**AIM OF THE EXERCISE:** Scan the listing for the word "String" and report every line that contains it.

**EXCERPTED DATA:**
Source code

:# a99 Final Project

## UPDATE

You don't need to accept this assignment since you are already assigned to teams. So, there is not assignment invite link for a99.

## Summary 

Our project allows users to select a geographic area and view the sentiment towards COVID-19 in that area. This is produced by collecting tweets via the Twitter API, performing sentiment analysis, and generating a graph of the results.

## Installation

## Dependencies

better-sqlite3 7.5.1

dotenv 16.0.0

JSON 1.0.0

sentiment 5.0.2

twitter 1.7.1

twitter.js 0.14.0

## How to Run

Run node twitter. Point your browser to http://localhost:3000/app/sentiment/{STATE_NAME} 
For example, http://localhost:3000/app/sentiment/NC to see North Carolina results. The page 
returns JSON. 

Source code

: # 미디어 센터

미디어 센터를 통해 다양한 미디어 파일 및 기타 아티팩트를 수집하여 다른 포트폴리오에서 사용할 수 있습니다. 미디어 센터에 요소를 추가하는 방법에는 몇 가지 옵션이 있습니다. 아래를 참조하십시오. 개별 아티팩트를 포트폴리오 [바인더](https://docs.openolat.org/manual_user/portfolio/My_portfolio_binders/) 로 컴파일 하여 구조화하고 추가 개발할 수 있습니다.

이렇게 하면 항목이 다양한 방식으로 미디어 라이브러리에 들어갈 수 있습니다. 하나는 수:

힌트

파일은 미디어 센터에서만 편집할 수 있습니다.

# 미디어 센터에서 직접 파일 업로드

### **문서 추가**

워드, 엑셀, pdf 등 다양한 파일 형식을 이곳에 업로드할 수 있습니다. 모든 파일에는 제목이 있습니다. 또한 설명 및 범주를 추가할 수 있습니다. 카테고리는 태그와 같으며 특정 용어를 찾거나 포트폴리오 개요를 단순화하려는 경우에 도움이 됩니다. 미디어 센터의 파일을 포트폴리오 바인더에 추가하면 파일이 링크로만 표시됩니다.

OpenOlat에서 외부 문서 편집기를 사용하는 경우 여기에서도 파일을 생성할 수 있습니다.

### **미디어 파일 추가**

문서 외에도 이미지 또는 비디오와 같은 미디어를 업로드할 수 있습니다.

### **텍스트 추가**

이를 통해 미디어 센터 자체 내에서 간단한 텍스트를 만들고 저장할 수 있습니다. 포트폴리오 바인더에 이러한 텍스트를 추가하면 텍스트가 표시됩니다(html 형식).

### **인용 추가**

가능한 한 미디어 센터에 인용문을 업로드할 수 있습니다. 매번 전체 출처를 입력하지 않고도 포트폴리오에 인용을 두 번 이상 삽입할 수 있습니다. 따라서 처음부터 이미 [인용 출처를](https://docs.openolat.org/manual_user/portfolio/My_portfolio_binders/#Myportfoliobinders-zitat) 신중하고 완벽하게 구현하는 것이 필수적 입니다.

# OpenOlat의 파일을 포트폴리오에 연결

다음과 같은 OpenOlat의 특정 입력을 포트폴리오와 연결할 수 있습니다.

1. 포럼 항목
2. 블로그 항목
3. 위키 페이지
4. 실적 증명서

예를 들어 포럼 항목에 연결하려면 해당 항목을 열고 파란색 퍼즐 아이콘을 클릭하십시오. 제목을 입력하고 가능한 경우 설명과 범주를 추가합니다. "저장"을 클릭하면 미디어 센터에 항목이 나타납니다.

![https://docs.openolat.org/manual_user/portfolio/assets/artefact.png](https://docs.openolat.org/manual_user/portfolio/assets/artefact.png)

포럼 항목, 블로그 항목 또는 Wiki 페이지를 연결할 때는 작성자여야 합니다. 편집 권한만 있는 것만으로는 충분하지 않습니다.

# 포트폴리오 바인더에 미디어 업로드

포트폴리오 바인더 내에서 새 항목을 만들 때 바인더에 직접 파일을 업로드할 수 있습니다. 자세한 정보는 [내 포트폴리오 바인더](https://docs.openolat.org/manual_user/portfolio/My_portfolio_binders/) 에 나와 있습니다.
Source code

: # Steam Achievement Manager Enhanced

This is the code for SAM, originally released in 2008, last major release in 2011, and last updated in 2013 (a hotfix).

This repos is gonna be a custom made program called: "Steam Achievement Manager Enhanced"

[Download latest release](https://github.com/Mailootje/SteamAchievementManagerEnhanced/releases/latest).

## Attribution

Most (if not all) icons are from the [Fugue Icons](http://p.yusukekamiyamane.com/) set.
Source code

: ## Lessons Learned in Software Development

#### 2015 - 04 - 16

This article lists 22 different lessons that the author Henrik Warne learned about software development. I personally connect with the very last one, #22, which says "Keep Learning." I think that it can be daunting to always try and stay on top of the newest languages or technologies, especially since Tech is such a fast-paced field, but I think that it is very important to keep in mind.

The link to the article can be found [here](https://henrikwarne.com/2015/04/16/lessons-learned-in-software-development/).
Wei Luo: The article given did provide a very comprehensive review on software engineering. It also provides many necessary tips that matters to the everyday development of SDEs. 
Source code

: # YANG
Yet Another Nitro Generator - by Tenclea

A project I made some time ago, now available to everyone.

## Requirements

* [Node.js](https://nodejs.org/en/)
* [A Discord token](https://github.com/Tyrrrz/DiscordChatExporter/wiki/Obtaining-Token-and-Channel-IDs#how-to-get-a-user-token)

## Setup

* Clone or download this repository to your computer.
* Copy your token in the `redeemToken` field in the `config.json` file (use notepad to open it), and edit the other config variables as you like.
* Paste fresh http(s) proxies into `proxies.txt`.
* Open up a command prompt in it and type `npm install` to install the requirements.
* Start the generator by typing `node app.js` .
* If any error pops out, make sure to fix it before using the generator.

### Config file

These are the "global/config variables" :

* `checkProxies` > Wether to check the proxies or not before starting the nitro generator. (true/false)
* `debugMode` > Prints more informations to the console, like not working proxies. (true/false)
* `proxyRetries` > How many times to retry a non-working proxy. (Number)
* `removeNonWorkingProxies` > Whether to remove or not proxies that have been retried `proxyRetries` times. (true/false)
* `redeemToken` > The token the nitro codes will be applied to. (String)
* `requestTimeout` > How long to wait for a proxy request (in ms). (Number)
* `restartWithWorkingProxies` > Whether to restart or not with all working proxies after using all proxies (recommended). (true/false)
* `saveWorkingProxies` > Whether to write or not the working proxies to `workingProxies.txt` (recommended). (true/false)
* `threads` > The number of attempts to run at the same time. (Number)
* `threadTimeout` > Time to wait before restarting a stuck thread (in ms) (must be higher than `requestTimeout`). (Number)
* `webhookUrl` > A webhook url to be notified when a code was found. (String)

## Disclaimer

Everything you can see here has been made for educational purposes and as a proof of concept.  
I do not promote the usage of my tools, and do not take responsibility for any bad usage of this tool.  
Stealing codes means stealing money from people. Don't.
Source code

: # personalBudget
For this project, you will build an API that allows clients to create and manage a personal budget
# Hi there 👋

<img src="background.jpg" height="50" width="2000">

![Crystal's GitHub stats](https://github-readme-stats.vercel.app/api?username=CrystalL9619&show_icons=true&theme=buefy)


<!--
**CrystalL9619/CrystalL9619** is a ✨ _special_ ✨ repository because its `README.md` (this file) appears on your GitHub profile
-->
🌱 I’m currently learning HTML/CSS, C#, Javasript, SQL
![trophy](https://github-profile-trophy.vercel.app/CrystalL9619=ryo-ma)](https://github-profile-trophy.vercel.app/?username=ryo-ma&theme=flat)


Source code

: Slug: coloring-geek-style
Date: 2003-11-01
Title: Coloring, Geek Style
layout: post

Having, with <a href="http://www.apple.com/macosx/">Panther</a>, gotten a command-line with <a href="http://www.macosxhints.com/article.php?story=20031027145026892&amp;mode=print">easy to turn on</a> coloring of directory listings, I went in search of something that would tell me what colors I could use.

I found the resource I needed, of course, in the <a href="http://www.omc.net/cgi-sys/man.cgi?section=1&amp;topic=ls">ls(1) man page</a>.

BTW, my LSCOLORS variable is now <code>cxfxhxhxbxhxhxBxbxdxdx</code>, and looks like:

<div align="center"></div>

**RESULT:**
* `redeemToken` > The token the nitro codes will be applied to. (String)
* `webhookUrl` > A webhook url to be notified when a code was found. (String)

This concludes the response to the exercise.